Income Taxes: The Company recognized income tax expense of $33.4 million and $84.4 million for the three and nine month periods ended October 1, 2011, resulting in an effective tax rate of 17.7% and 14.2%, respectively. The effective tax rate differs from the statutory tax rate for the three and nine month periods ended October 1, 2011 primarily due to a portion of the Companys earnings realized in lower-taxed foreign jurisdictions, the realization of benefits attributable to the reduction of certain foreign jurisdiction valuation allowances and the resolution of certain tax positions pertaining to prior years. The income tax expense for the nine month period includes tax benefits of $69.2 million for the favorable settlement of certain tax contingencies partially offset by the inclusion of $17.5 million of uncertain tax positions related to ongoing operational and legal entity integrations. The effective tax rates for the three and nine month periods ended October 2, 2010 were 26.7% and 13.2%, respectively. The effective tax rate differed from the statutory tax rate for the three month period ended October 2, 2010 primarily due to various non-deductible transaction costs and other restructuring costs associated with the Merger, which were partially offset by a favorable effect from the geographic distribution of earnings. The effective tax rate differed from the statutory tax rate for the nine months ended October 2, 2010 primarily due to various non-deductible transaction costs and other restructuring costs associated with the Merger, which were primarily offset by the inclusion of a $35.7 million tax benefit attributable to the favorable settlement of certain tax contingencies. Excluding merger and acquisition related charges and the favorable settlement of tax contingencies, the effective income tax rates for the three months ended October 1, 2011 and October 2, 2010 were 20.0% and 27.0%, respectively. Excluding merger and acquisition-related charges and the favorable settlement of tax contingencies, the effective income tax rates for the nine months ended October 1, 2011 and October 2, 2010 were 23.2% and 28.7%, respectively.
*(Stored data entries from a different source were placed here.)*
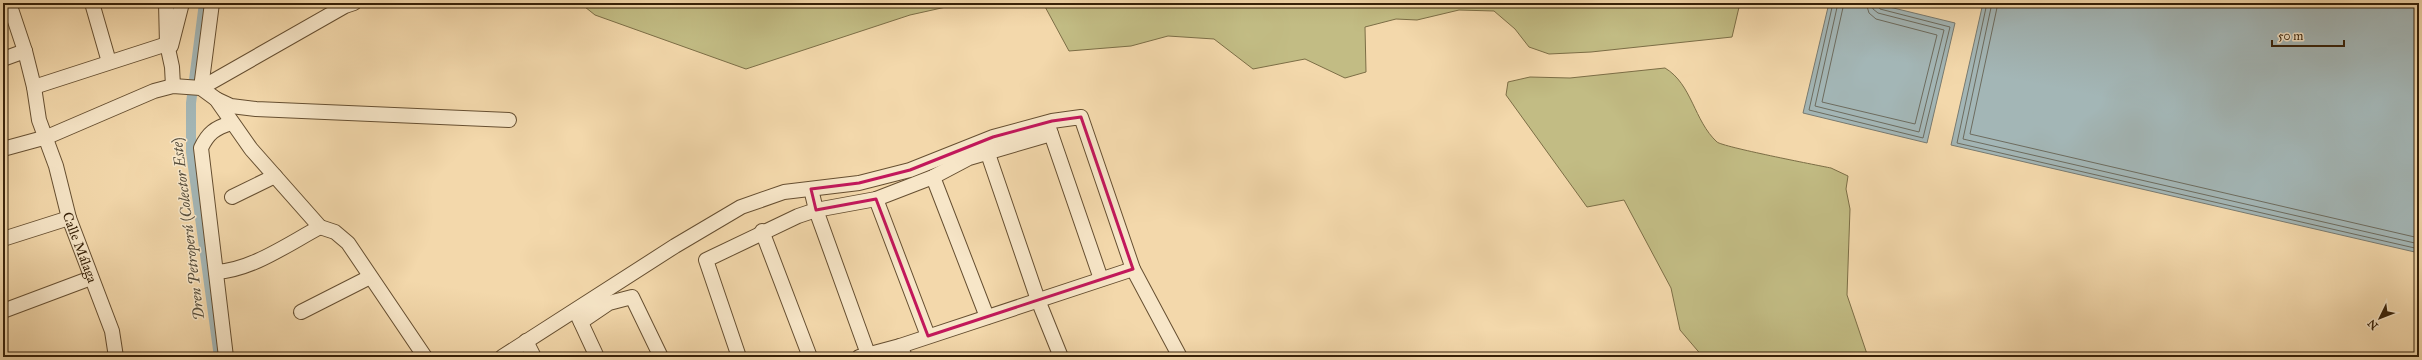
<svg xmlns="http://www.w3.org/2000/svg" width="2422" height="360" font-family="'IM FELL Great Primer',serif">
<rect width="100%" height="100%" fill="#f3d8ab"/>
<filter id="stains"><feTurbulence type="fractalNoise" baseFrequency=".005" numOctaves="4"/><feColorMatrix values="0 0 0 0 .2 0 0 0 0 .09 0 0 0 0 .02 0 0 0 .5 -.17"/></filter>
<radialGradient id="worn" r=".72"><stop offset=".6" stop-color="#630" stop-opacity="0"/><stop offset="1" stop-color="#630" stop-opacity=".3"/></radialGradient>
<path fill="#c2bc84" stroke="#7c6e46" d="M 580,3 L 964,3 L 910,15 L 746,69 L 595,15 Z
M 1043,3 L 1740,3 L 1732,37 L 1591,52 L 1549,54 L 1529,47 L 1515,29 L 1494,11 L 1459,10 L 1417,20 L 1396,19 L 1365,27 L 1366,72 L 1345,78 L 1305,59 L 1253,69 L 1214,39 L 1168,36 L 1131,46 L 1069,51 Z
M 1665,68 C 1692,84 1694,121 1717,142 C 1723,147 1816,165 1831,168 L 1848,176 L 1846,189 L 1850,209 L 1847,295 L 1868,357 L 1703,357 L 1680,330 L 1671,288 L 1624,200 L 1587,207 L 1506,95 L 1508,82 L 1530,77 L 1570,78 Z"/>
<path fill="#a3b6b6" stroke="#787a70" d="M 1829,3 L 1873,3 L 1955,23 L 1927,143 L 1803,113 Z
M 1983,3 L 2419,3 L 2419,253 L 1951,145 Z"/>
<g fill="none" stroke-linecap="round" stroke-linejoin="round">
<path stroke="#6d6c5f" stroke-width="1" d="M 1833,3 L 1809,110 L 1923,138 L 1950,27 L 1880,9 L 1877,3
M 1838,3 L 1815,106 L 1919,132 L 1944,30 L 1878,13 L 1873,9 L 1872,3
M 1844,3 L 1822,102 L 1915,124 L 1937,35 L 1876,19 L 1869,13 L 1866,3
M 1987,3 L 1957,143 L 2419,249
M 1992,3 L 1963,139 L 2419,244
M 1998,3 L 1970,134 L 2419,238"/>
<path stroke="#a3b6b6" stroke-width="10" d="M 204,3 L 191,103 L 191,152 L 219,357"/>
<g stroke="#664f31" stroke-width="16">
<g id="minor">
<path id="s1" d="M 9,3 L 25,51 L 34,87 L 39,120 L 56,166 L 69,218 L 112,331 L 116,357"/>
<path d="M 92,3 L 109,62"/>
<path d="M 166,3 L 167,44 L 172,67 L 173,86"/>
<path d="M 171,46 L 182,3"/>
<path d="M 3,59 L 25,51"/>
<path d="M 34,87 L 167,44"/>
<path d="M 201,88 L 345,6 L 354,3"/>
<path d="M 201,88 L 212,3"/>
<path d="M 216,99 L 231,106 L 256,109 L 509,120"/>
<path d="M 1048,125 L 1101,279"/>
<path d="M 985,145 L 1038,300 L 1061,357"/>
<path d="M 3,149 L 47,137 L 154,91 L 173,86 L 201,88 L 216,99 L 251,149 L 320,227 L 335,232 L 348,243 L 425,357"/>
<path d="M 933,177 L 987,317"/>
<path d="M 811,189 L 816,210 L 868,354"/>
<path d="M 232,197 L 275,176"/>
<path d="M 876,199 L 928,336"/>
<path d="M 762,231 L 810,357"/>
<path d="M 3,239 L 69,218"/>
<path d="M 216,272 C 252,270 288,244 320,227"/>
<path d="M 3,311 L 91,278"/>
<path d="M 301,312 L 370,277"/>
<path d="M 577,314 L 597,357"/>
<path d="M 581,322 L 609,303 L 632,297 L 661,357"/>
<path d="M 526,341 L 534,357"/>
<path d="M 900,346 L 905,357"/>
<path d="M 226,357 L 201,148 C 208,133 215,128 231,123"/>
<path d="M 502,357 L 675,246 L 741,207 L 784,192 L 859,183 L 910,170 L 993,137 L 1052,121 L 1081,117 L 1133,269 L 1180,357"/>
<path d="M 739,357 L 706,260 L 798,216 L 816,210 L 876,199 L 933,177 L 969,158 L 1051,134"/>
<path d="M 859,357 L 900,346 L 1133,269"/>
</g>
</g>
<use href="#minor" stroke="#f7e6c8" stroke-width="14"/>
</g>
<path fill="none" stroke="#c2185b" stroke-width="3" stroke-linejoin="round" d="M 1081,117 L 1133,269 L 928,336 L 876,199 L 816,210 L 811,189 L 859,183 L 910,170 L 993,137 L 1052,121 Z"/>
<g text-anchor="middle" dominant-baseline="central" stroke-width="3" stroke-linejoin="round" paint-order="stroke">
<g font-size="14" fill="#372108" stroke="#f7e6c8">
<text stroke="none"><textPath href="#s1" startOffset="255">Calle Málaga</textPath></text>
</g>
<g font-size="15" font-style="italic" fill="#574e3c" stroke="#f7e6c8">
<text transform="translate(188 229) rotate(-97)">Dren Petroperú (Colector Este)</text>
</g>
</g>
<rect width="2422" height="360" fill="none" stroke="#f3d8ab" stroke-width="16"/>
<rect x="4" y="4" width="2414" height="352" fill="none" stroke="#372108" stroke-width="2"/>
<rect x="8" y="8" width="2406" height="344" fill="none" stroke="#372108"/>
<g transform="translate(2380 318) rotate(227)" stroke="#f7e6c8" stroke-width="3" paint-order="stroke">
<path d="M0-3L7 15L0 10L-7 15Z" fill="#372108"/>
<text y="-6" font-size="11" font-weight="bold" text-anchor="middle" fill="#372108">N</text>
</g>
<path d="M2272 40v6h72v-6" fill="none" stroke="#372108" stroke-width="2"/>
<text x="2278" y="40" font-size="12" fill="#372108" stroke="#f7e6c8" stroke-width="3" paint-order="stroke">50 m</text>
<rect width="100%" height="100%" filter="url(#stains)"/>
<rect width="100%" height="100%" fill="url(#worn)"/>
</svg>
Year-to-date net sales in the Industrial segment were $1.891 billion in 2011 compared to $1.333 billion in 2010, an increase of 42%. The impact of the Merger and other acquisitions (primarily CRC-Evans) provided a 26% increase in net sales. Organic growth provided an additional 12% and favorable foreign currency contributed 4% for the first nine months of 2011. The factors contributing to the year-to-date organic growth performance are largely consistent with those discussed pertaining to the third quarter, as the segment demonstrated strength in all businesses and geographic regions. On a pro-forma basis, the Industrial segment net sales increased 25%, with the acquisition impact, primarily from CRC-Evans, accounting for 10% of the increase, organic growth providing 11% of the increase, along with a 4% benefit from foreign currency translation.